Signé à Ottawa, Canada, ce 1er jour de mai 2000.

“ A.A. Sarchuk ”

J.C.C.I.

[TRADUCTION FRANÇAISE OFFICIELLE]

Traduction certifiée conforme ce 2e jour de novembre 2000.

Erich Klein, réviseur



[1]               Pièce A-1, onglet 1.

[2]               Pièce A-1, onglet 3; motifs du jugement - pièce A-1, onglet 2.

[3]               Pièce A-1, onglet 1, paragraphe 3, et onglet 3, paragraphe 17.

[4]               Pièce A-2, onglet 14 - motifs du jugement du juge Boland, en date du 20 février 1996; motifs supplémentaires du juge Boland en date du 1er décembre 1997 et du 5 mars 1999.

[5]               Pièce A-4, onglets 14 et 15.

[6]         248(1) Les définitions qui suivent s'appliquent à la présente loi.

“biens” Biens de toute nature, meubles ou immeubles, corporels ou incorporels, y compris, sans préjudice de la portée générale de ce qui précède :

(a)         les droits de quelque nature qu'ils soient, les actions ou parts;

                                [...]

                               

[7]               65302 British Columbia c.
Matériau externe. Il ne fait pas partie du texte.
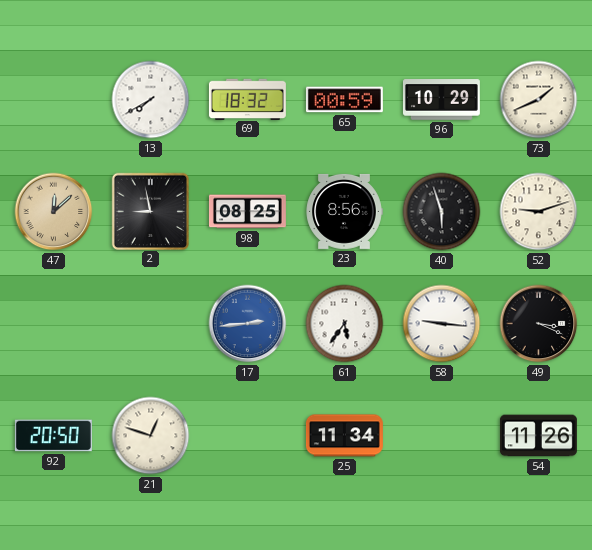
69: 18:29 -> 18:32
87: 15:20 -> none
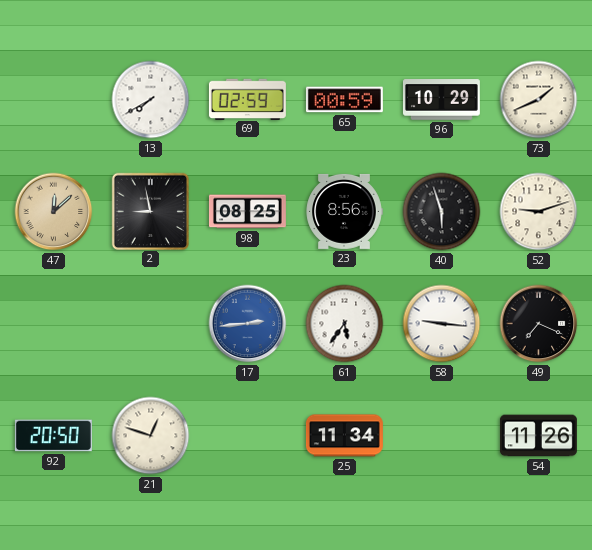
69: 18:32 -> 02:59
49: 3:19 -> 7:19
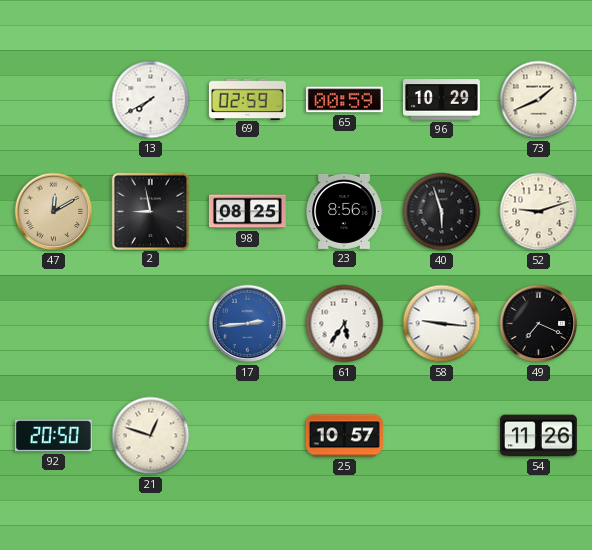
47: 12:08 -> 12:10
25: 11:34 -> 10:57
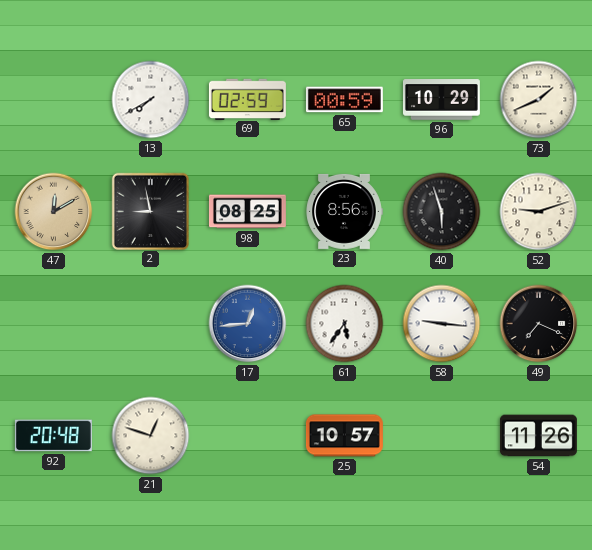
17: 2:44 -> 12:44
92: 20:50 -> 20:48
Canada, [1999] 3 R.C.S. 804 (99 DTC                 5799) (C.S.C.).

[8]               Upenieks c. La Reine et al, C.C.I., no 92-1310(IT)I, 14 juillet1993 ([1993] 2 C.T.C. 2386), confirmé par 94 DTC 6656 (C.A.F.).

[9]               Symes c. Canada, [1993] 4 R.C.S. 695, aux pages. 722 et 723.

[10]             82 DTC 1082, à la p. 1083.

[11]             J'entends par là tous les paiements de pension alimentaire, tels les impôts, l'hypothèque, les frais des enfants, etc.

[12]             [1993] 4 R.C.S. 695, aux pages 738 et 739 (94 DTC 6001, à la page 6015).

[13]             Voir Upenieks c. La Reine, et al, précité.

[14]             Pièce A-3, onglet A.